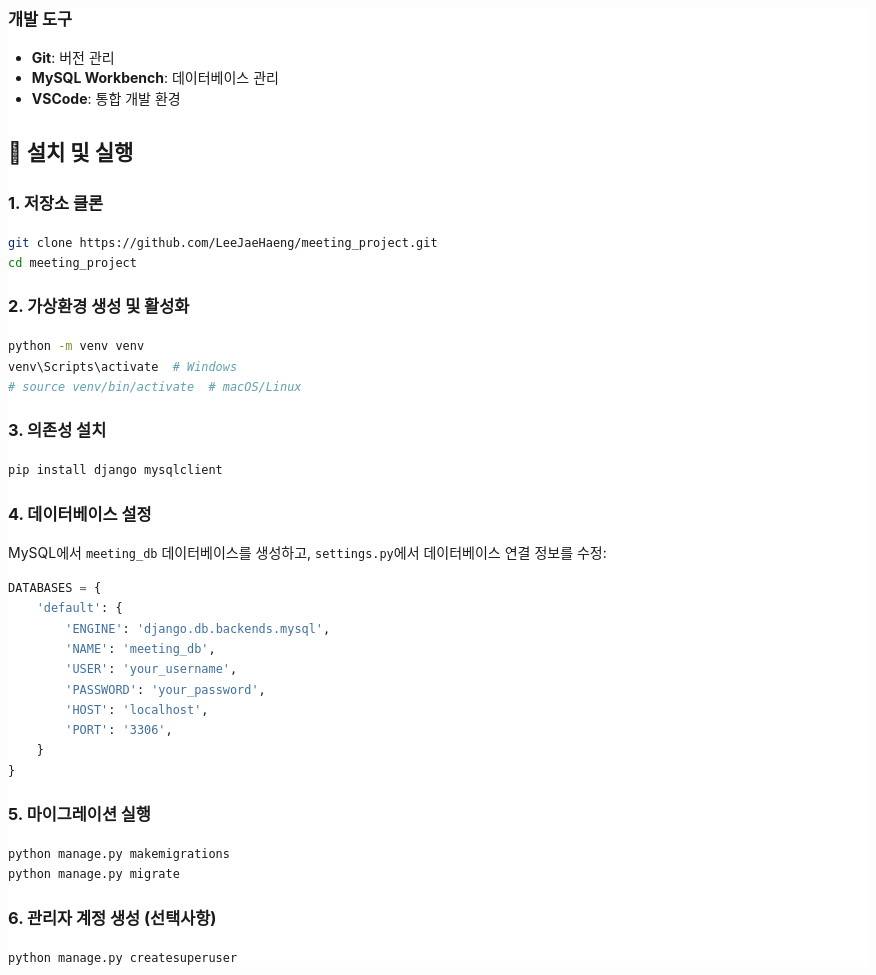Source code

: ### 개발 도구
- **Git**: 버전 관리
- **MySQL Workbench**: 데이터베이스 관리
- **VSCode**: 통합 개발 환경

## 🚀 설치 및 실행

### 1. 저장소 클론
```bash
git clone https://github.com/LeeJaeHaeng/meeting_project.git
cd meeting_project
```

### 2. 가상환경 생성 및 활성화
```bash
python -m venv venv
venv\Scripts\activate  # Windows
# source venv/bin/activate  # macOS/Linux
```

### 3. 의존성 설치
```bash
pip install django mysqlclient
```

### 4. 데이터베이스 설정
MySQL에서 `meeting_db` 데이터베이스를 생성하고, `settings.py`에서 데이터베이스 연결 정보를 수정:

```python
DATABASES = {
    'default': {
        'ENGINE': 'django.db.backends.mysql',
        'NAME': 'meeting_db',
        'USER': 'your_username',
        'PASSWORD': 'your_password',
        'HOST': 'localhost',
        'PORT': '3306',
    }
}
```

### 5. 마이그레이션 실행
```bash
python manage.py makemigrations
python manage.py migrate
```

### 6. 관리자 계정 생성 (선택사항)
```bash
python manage.py createsuperuser
```
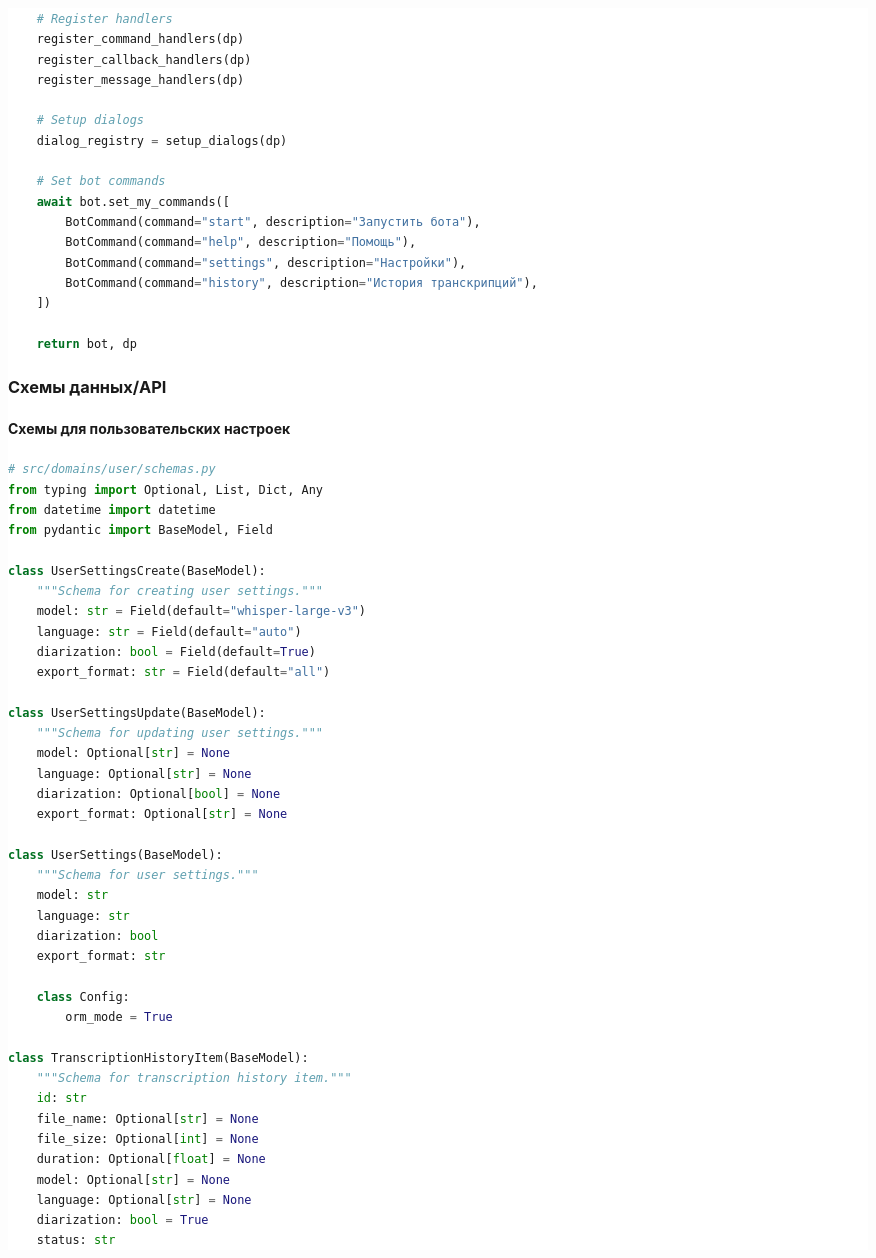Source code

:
 ```python
    # Register handlers
    register_command_handlers(dp)
    register_callback_handlers(dp)
    register_message_handlers(dp)
    
    # Setup dialogs
    dialog_registry = setup_dialogs(dp)
    
    # Set bot commands
    await bot.set_my_commands([
        BotCommand(command="start", description="Запустить бота"),
        BotCommand(command="help", description="Помощь"),
        BotCommand(command="settings", description="Настройки"),
        BotCommand(command="history", description="История транскрипций"),
    ])
    
    return bot, dp
```

### Схемы данных/API

#### Схемы для пользовательских настроек

```python
# src/domains/user/schemas.py
from typing import Optional, List, Dict, Any
from datetime import datetime
from pydantic import BaseModel, Field

class UserSettingsCreate(BaseModel):
    """Schema for creating user settings."""
    model: str = Field(default="whisper-large-v3")
    language: str = Field(default="auto")
    diarization: bool = Field(default=True)
    export_format: str = Field(default="all")

class UserSettingsUpdate(BaseModel):
    """Schema for updating user settings."""
    model: Optional[str] = None
    language: Optional[str] = None
    diarization: Optional[bool] = None
    export_format: Optional[str] = None

class UserSettings(BaseModel):
    """Schema for user settings."""
    model: str
    language: str
    diarization: bool
    export_format: str
    
    class Config:
        orm_mode = True

class TranscriptionHistoryItem(BaseModel):
    """Schema for transcription history item."""
    id: str
    file_name: Optional[str] = None
    file_size: Optional[int] = None
    duration: Optional[float] = None
    model: Optional[str] = None
    language: Optional[str] = None
    diarization: bool = True
    status: str
```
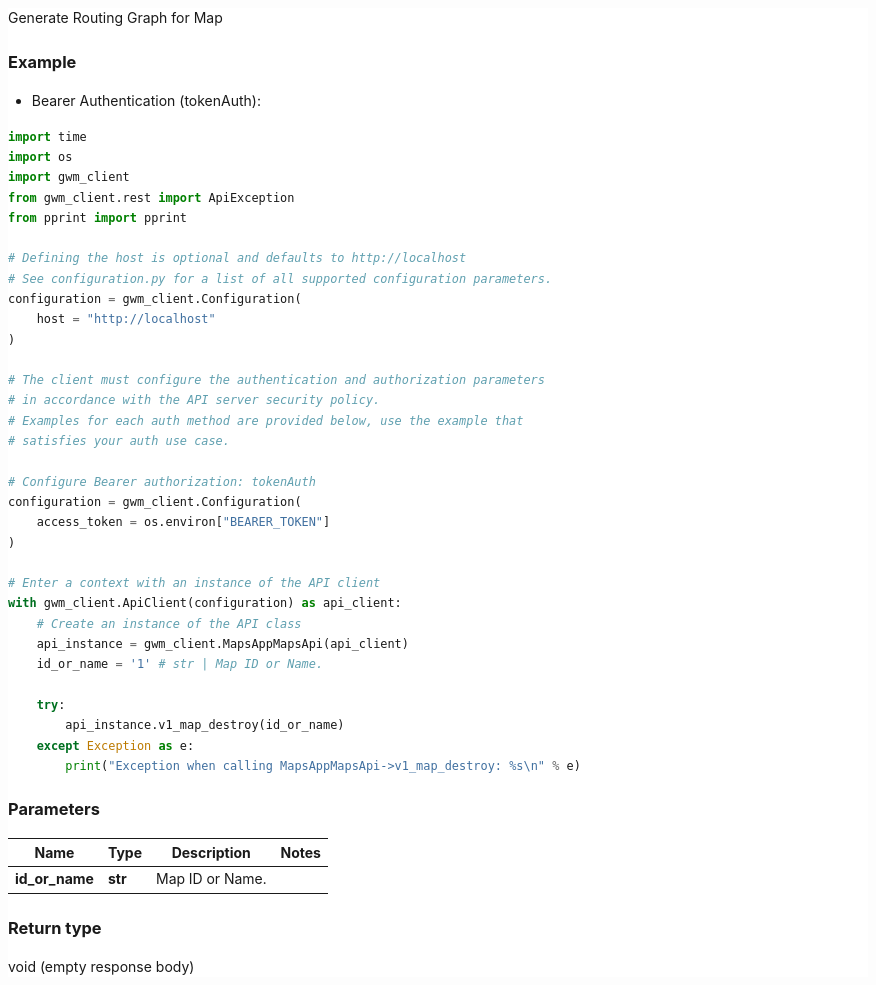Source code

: 

Generate Routing Graph for Map

### Example

* Bearer Authentication (tokenAuth):
```python
import time
import os
import gwm_client
from gwm_client.rest import ApiException
from pprint import pprint

# Defining the host is optional and defaults to http://localhost
# See configuration.py for a list of all supported configuration parameters.
configuration = gwm_client.Configuration(
    host = "http://localhost"
)

# The client must configure the authentication and authorization parameters
# in accordance with the API server security policy.
# Examples for each auth method are provided below, use the example that
# satisfies your auth use case.

# Configure Bearer authorization: tokenAuth
configuration = gwm_client.Configuration(
    access_token = os.environ["BEARER_TOKEN"]
)

# Enter a context with an instance of the API client
with gwm_client.ApiClient(configuration) as api_client:
    # Create an instance of the API class
    api_instance = gwm_client.MapsAppMapsApi(api_client)
    id_or_name = '1' # str | Map ID or Name.

    try:
        api_instance.v1_map_destroy(id_or_name)
    except Exception as e:
        print("Exception when calling MapsAppMapsApi->v1_map_destroy: %s\n" % e)
```



### Parameters

Name | Type | Description  | Notes
------------- | ------------- | ------------- | -------------
 **id_or_name** | **str**| Map ID or Name. | 

### Return type

void (empty response body)

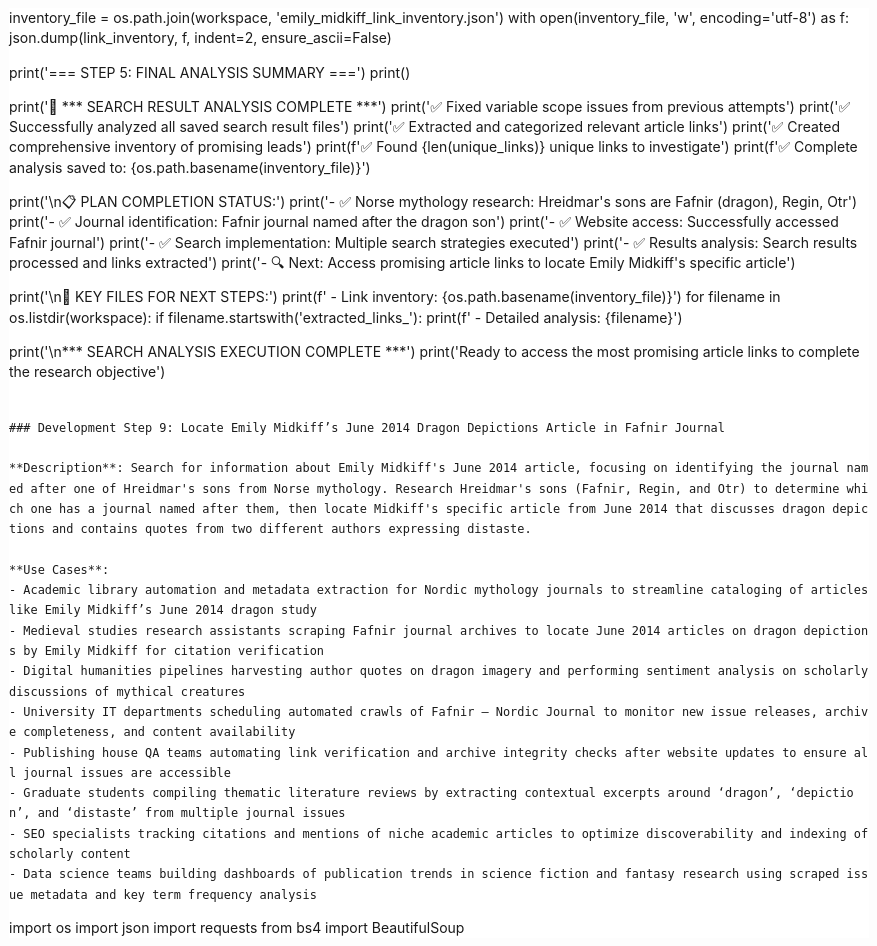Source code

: inventory_file = os.path.join(workspace, 'emily_midkiff_link_inventory.json')
with open(inventory_file, 'w', encoding='utf-8') as f:
    json.dump(link_inventory, f, indent=2, ensure_ascii=False)

print('=== STEP 5: FINAL ANALYSIS SUMMARY ===')
print()

print('🎯 *** SEARCH RESULT ANALYSIS COMPLETE ***')
print('✅ Fixed variable scope issues from previous attempts')
print('✅ Successfully analyzed all saved search result files')
print('✅ Extracted and categorized relevant article links')
print('✅ Created comprehensive inventory of promising leads')
print(f'✅ Found {len(unique_links)} unique links to investigate')
print(f'✅ Complete analysis saved to: {os.path.basename(inventory_file)}')

print('\n📋 PLAN COMPLETION STATUS:')
print('- ✅ Norse mythology research: Hreidmar\'s sons are Fafnir (dragon), Regin, Otr')
print('- ✅ Journal identification: Fafnir journal named after the dragon son')
print('- ✅ Website access: Successfully accessed Fafnir journal')
print('- ✅ Search implementation: Multiple search strategies executed')
print('- ✅ Results analysis: Search results processed and links extracted')
print('- 🔍 Next: Access promising article links to locate Emily Midkiff\'s specific article')

print('\n📁 KEY FILES FOR NEXT STEPS:')
print(f'  - Link inventory: {os.path.basename(inventory_file)}')
for filename in os.listdir(workspace):
    if filename.startswith('extracted_links_'):
        print(f'  - Detailed analysis: {filename}')

print('\n*** SEARCH ANALYSIS EXECUTION COMPLETE ***')
print('Ready to access the most promising article links to complete the research objective')
```

### Development Step 9: Locate Emily Midkiff’s June 2014 Dragon Depictions Article in Fafnir Journal

**Description**: Search for information about Emily Midkiff's June 2014 article, focusing on identifying the journal named after one of Hreidmar's sons from Norse mythology. Research Hreidmar's sons (Fafnir, Regin, and Otr) to determine which one has a journal named after them, then locate Midkiff's specific article from June 2014 that discusses dragon depictions and contains quotes from two different authors expressing distaste.

**Use Cases**:
- Academic library automation and metadata extraction for Nordic mythology journals to streamline cataloging of articles like Emily Midkiff’s June 2014 dragon study
- Medieval studies research assistants scraping Fafnir journal archives to locate June 2014 articles on dragon depictions by Emily Midkiff for citation verification
- Digital humanities pipelines harvesting author quotes on dragon imagery and performing sentiment analysis on scholarly discussions of mythical creatures
- University IT departments scheduling automated crawls of Fafnir – Nordic Journal to monitor new issue releases, archive completeness, and content availability
- Publishing house QA teams automating link verification and archive integrity checks after website updates to ensure all journal issues are accessible
- Graduate students compiling thematic literature reviews by extracting contextual excerpts around ‘dragon’, ‘depiction’, and ‘distaste’ from multiple journal issues
- SEO specialists tracking citations and mentions of niche academic articles to optimize discoverability and indexing of scholarly content
- Data science teams building dashboards of publication trends in science fiction and fantasy research using scraped issue metadata and key term frequency analysis

```
import os
import json
import requests
from bs4 import BeautifulSoup
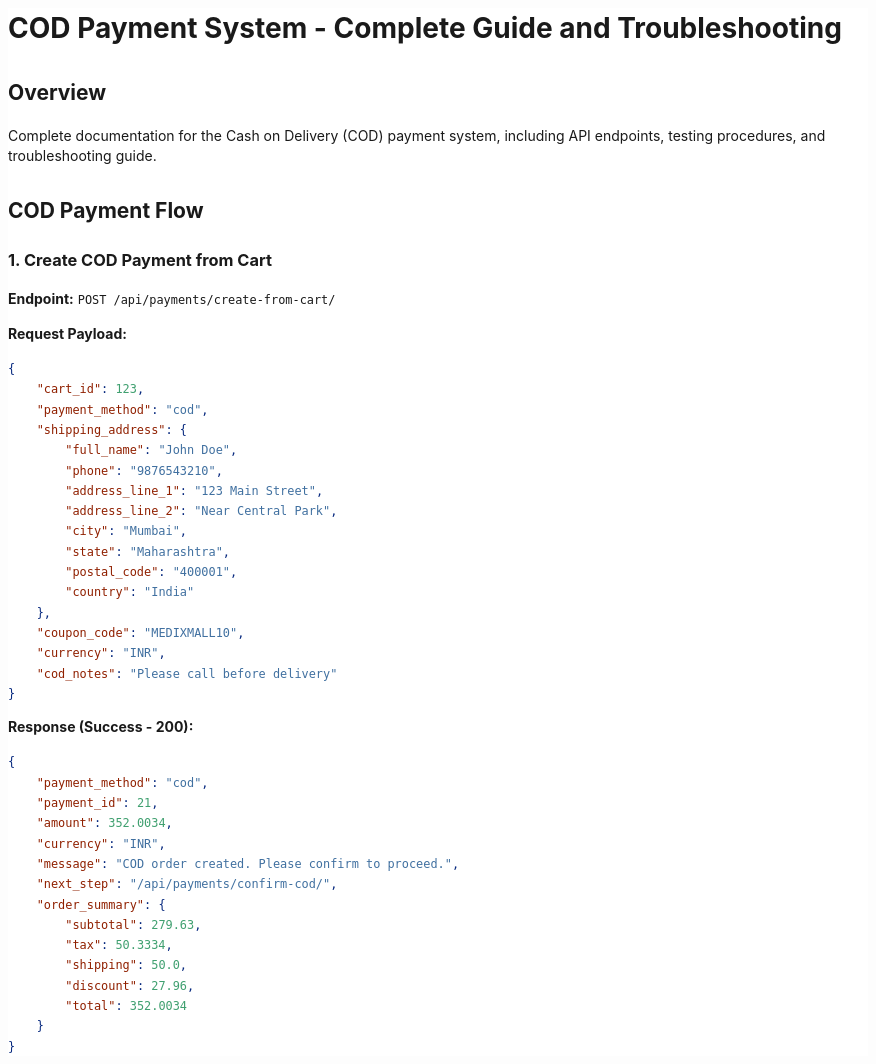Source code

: # COD Payment System - Complete Guide and Troubleshooting

## Overview
Complete documentation for the Cash on Delivery (COD) payment system, including API endpoints, testing procedures, and troubleshooting guide.

## COD Payment Flow

### 1. Create COD Payment from Cart
**Endpoint:** `POST /api/payments/create-from-cart/`

**Request Payload:**
```json
{
    "cart_id": 123,
    "payment_method": "cod",
    "shipping_address": {
        "full_name": "John Doe",
        "phone": "9876543210",
        "address_line_1": "123 Main Street",
        "address_line_2": "Near Central Park",
        "city": "Mumbai",
        "state": "Maharashtra",
        "postal_code": "400001",
        "country": "India"
    },
    "coupon_code": "MEDIXMALL10",
    "currency": "INR",
    "cod_notes": "Please call before delivery"
}
```

**Response (Success - 200):**
```json
{
    "payment_method": "cod",
    "payment_id": 21,
    "amount": 352.0034,
    "currency": "INR",
    "message": "COD order created. Please confirm to proceed.",
    "next_step": "/api/payments/confirm-cod/",
    "order_summary": {
        "subtotal": 279.63,
        "tax": 50.3334,
        "shipping": 50.0,
        "discount": 27.96,
        "total": 352.0034
    }
}
```
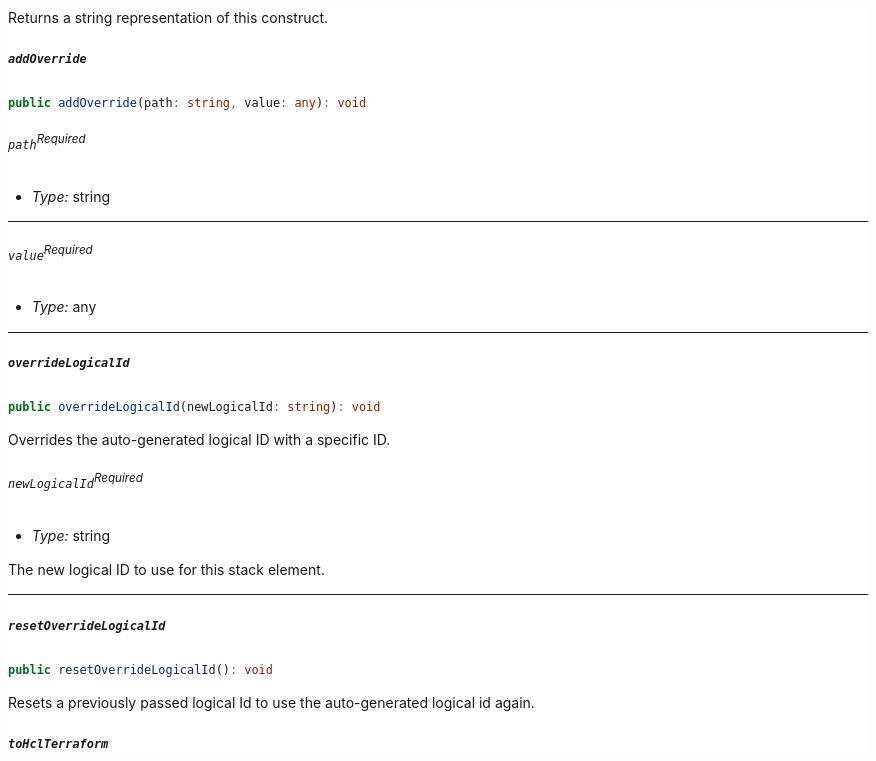 Returns a string representation of this construct.

##### `addOverride` <a name="addOverride" id="@cdktf/provider-cloudflare.dataCloudflareWorkersDeployment.DataCloudflareWorkersDeployment.addOverride"></a>

```typescript
public addOverride(path: string, value: any): void
```

###### `path`<sup>Required</sup> <a name="path" id="@cdktf/provider-cloudflare.dataCloudflareWorkersDeployment.DataCloudflareWorkersDeployment.addOverride.parameter.path"></a>

- *Type:* string

---

###### `value`<sup>Required</sup> <a name="value" id="@cdktf/provider-cloudflare.dataCloudflareWorkersDeployment.DataCloudflareWorkersDeployment.addOverride.parameter.value"></a>

- *Type:* any

---

##### `overrideLogicalId` <a name="overrideLogicalId" id="@cdktf/provider-cloudflare.dataCloudflareWorkersDeployment.DataCloudflareWorkersDeployment.overrideLogicalId"></a>

```typescript
public overrideLogicalId(newLogicalId: string): void
```

Overrides the auto-generated logical ID with a specific ID.

###### `newLogicalId`<sup>Required</sup> <a name="newLogicalId" id="@cdktf/provider-cloudflare.dataCloudflareWorkersDeployment.DataCloudflareWorkersDeployment.overrideLogicalId.parameter.newLogicalId"></a>

- *Type:* string

The new logical ID to use for this stack element.

---

##### `resetOverrideLogicalId` <a name="resetOverrideLogicalId" id="@cdktf/provider-cloudflare.dataCloudflareWorkersDeployment.DataCloudflareWorkersDeployment.resetOverrideLogicalId"></a>

```typescript
public resetOverrideLogicalId(): void
```

Resets a previously passed logical Id to use the auto-generated logical id again.

##### `toHclTerraform` <a name="toHclTerraform" id="@cdktf/provider-cloudflare.dataCloudflareWorkersDeployment.DataCloudflareWorkersDeployment.toHclTerraform"></a>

Required work: After reading through the material, report every line that holds "resetOverrideLogicalId".

Response area:
##### `resetOverrideLogicalId` <a name="resetOverrideLogicalId" id="@cdktf/provider-cloudflare.dataCloudflareWorkersDeployment.DataCloudflareWorkersDeployment.resetOverrideLogicalId"></a>
public resetOverrideLogicalId(): void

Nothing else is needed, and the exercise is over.